### PROBLEM STATEMENT
Retype every item below exactly as it appears, leaving out the pictures.

'''

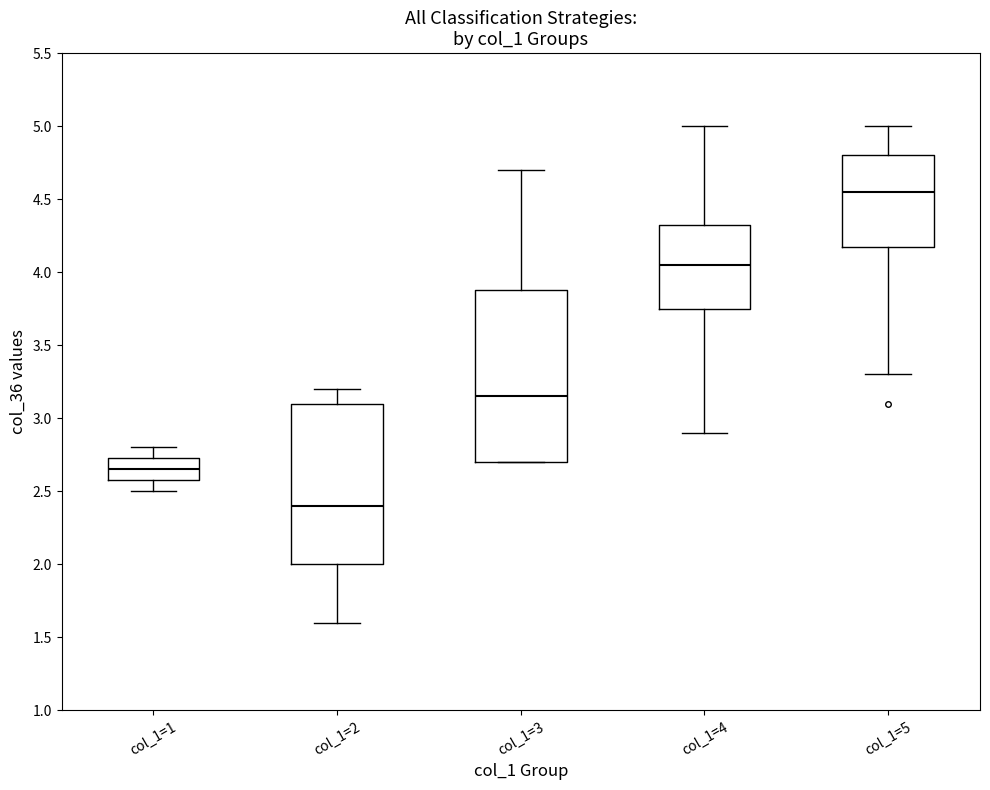

Comparing the boxes themselves (not the whiskers), which one is the tallest?

col_1=3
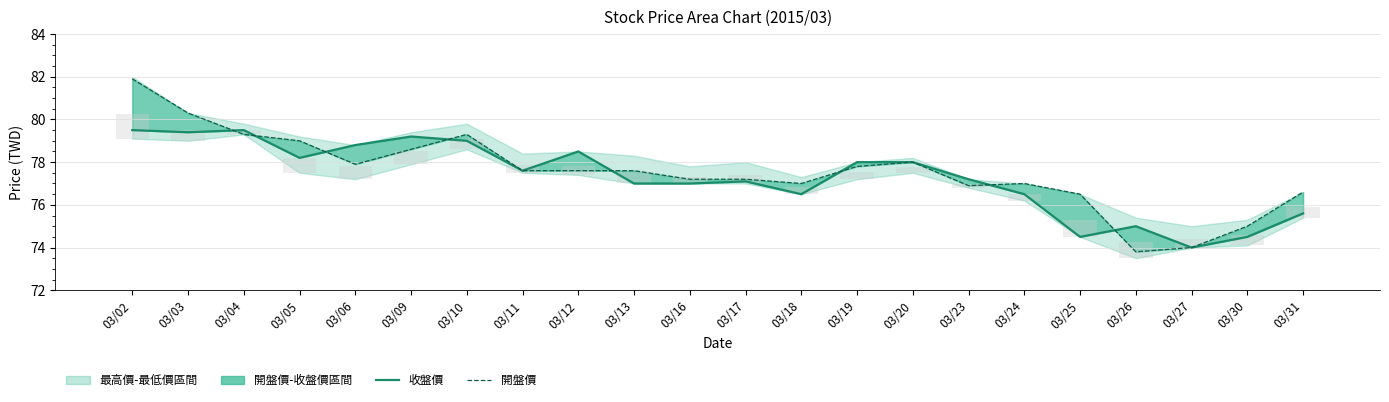

Reading right to left, list all the values displayed in this chart.

收盤價: 03/31=75.6	03/30=74.5	03/27=74.0	03/26=75.0	03/25=74.5	03/24=76.5	03/23=77.2	03/20=78.0	03/19=78.0	03/18=76.5	03/17=77.1	03/16=77.0	03/13=77.0	03/12=78.5	03/11=77.6	03/10=79.0	03/09=79.2	03/06=78.8	03/05=78.2	03/04=79.5	03/03=79.4	03/02=79.5
開盤價: 03/31=76.6	03/30=75.0	03/27=74.0	03/26=73.8	03/25=76.5	03/24=77.0	03/23=76.9	03/20=78.0	03/19=77.8	03/18=77.0	03/17=77.2	03/16=77.2	03/13=77.6	03/12=77.6	03/11=77.6	03/10=79.3	03/09=78.6	03/06=77.9	03/05=79.0	03/04=79.3	03/03=80.3	03/02=81.9
價格範圍(灰): 03/31=0.5	03/30=0.5	03/27=0.4	03/26=0.8	03/25=0.8	03/24=0.3	03/23=0.2	03/20=0.3	03/19=0.3	03/18=0.3	03/17=0.4	03/16=0.3	03/13=0.5	03/12=0.4	03/11=0.4	03/10=0.5	03/09=0.6	03/06=0.6	03/05=0.7	03/04=0.2	03/03=0.5	03/02=1.2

'''

### ANSWER FOR THIS EXERCISE
Comparing the boxes themselves (not the whiskers), which one is the tallest?

col_1=3

Reading right to left, list all the values displayed in this chart.

收盤價: 03/31=75.6	03/30=74.5	03/27=74.0	03/26=75.0	03/25=74.5	03/24=76.5	03/23=77.2	03/20=78.0	03/19=78.0	03/18=76.5	03/17=77.1	03/16=77.0	03/13=77.0	03/12=78.5	03/11=77.6	03/10=79.0	03/09=79.2	03/06=78.8	03/05=78.2	03/04=79.5	03/03=79.4	03/02=79.5
開盤價: 03/31=76.6	03/30=75.0	03/27=74.0	03/26=73.8	03/25=76.5	03/24=77.0	03/23=76.9	03/20=78.0	03/19=77.8	03/18=77.0	03/17=77.2	03/16=77.2	03/13=77.6	03/12=77.6	03/11=77.6	03/10=79.3	03/09=78.6	03/06=77.9	03/05=79.0	03/04=79.3	03/03=80.3	03/02=81.9
價格範圍(灰): 03/31=0.5	03/30=0.5	03/27=0.4	03/26=0.8	03/25=0.8	03/24=0.3	03/23=0.2	03/20=0.3	03/19=0.3	03/18=0.3	03/17=0.4	03/16=0.3	03/13=0.5	03/12=0.4	03/11=0.4	03/10=0.5	03/09=0.6	03/06=0.6	03/05=0.7	03/04=0.2	03/03=0.5	03/02=1.2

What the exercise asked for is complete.